Inuvialuk artist Maureen Gruben longlisted for Sobey Art Award

Inuvialuk artist Maureen Gruben, from Tuktoyaktuk, has been longlisted for the 2021 Sobey Art Award.

The award, considered among the most prestigious in Canadian art, is presented each year by the National Art Gallery of Canada and Sobey Art Foundation to recognize the work of contemporary artists.

Twenty-five artists from across the country have been picked for the longlist. The selection will be narrowed to five finalists before the overall winner is announced in the fall.


“I’m still in awe,” Gruben said of learning she had been chosen for the longlist.

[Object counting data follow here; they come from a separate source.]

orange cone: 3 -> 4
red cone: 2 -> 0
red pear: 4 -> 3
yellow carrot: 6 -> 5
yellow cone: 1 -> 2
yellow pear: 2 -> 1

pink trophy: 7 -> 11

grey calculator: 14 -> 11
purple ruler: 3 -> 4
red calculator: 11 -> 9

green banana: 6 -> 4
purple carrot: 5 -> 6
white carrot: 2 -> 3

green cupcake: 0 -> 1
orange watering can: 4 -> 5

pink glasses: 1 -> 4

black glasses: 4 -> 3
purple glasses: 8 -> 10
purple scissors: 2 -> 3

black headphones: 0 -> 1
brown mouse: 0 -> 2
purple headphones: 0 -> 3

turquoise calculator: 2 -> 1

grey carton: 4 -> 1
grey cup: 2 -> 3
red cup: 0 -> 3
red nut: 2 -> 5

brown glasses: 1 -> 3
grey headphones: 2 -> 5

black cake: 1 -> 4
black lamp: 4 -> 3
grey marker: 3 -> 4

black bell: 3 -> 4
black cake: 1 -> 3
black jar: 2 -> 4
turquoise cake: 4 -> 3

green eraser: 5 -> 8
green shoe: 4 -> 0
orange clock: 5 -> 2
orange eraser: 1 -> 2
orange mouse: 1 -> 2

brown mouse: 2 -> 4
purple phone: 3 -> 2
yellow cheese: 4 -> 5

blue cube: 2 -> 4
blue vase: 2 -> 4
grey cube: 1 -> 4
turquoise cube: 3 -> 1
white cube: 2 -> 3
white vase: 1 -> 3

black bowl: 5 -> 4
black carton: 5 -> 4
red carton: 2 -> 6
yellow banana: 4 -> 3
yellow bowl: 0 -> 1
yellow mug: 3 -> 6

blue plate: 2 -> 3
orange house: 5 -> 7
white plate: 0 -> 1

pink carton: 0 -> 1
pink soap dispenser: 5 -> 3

“If you look at the longlist, you’re going to see some incredible artists. Just to be in their company really means a lot, to be recognized and supported by those that dedicate their lives to supporting art. It’s really a deep affirmation of my practice.”

Gruben has been a multi-disciplinary visual artist for nearly a decade.

One of Gruben’s pieces, “Moving with joy across the ice as my face turns brown from the sun,” showcases sleds crafted by Tuktoyaktuk residents. Photo: Kyra Kordoski

She graduated from the University of Victoria with a Bachelor of Fine Arts degree in 2012 and has since had her work exhibited throughout North America, including ongoing displays at both the Herbert F Johnson Museum of Art in Ithaca, New York, and the Anchorage Museum in Alaska.

Gruben’s work draws on her Inuvialuit heritage and the Arctic landscape of her home community.


“In the back of my mind, our Inuvialuit culture is always present,” she explained. “When I work, I’m thinking about our land, I’m thinking about our people, and I’m thinking about things that mean a lot to the preservation and promotion of our subsistence lifestyle.”

Gruben’s pieces mix artificial and natural materials – polar bear bones encased in resin, sealskin mounted on insulation, moosehide stitched together with zip ties and bubble wrap.

“It’s mostly about aesthetics for me,” Gruben said. “I look at materials and I’m not bound to one material. I like to mix it up, whatever works together. Like the bubble wrap with the moosehide and reflective bands: when you look at it aesthetically, they really fit.”

Gruben was recently gifted three polar bear rugs from the Museum of Anthropology in Vancouver and has used them to fashion a display on ice that she calls her “ice gallery.”


One of Gruben’s most recent pieces, “Aidainnaqduammi,” meaning “We are finally home” in Inuvialuktun. Photo: Kyra Kordoski

Gruben receives $10,000 for her inclusion on the award’s longlist.

She next plans to host an artist-in-residency program from Hunter’s B&B in Tuktoyaktuk, which she runs. That project has been delayed by the Covid-19 pandemic.

“I had artists scheduled and confirmed to come,” she said. “That was going to be super exciting, but we’ll just have to be patient and wait for that to happen at a later date.”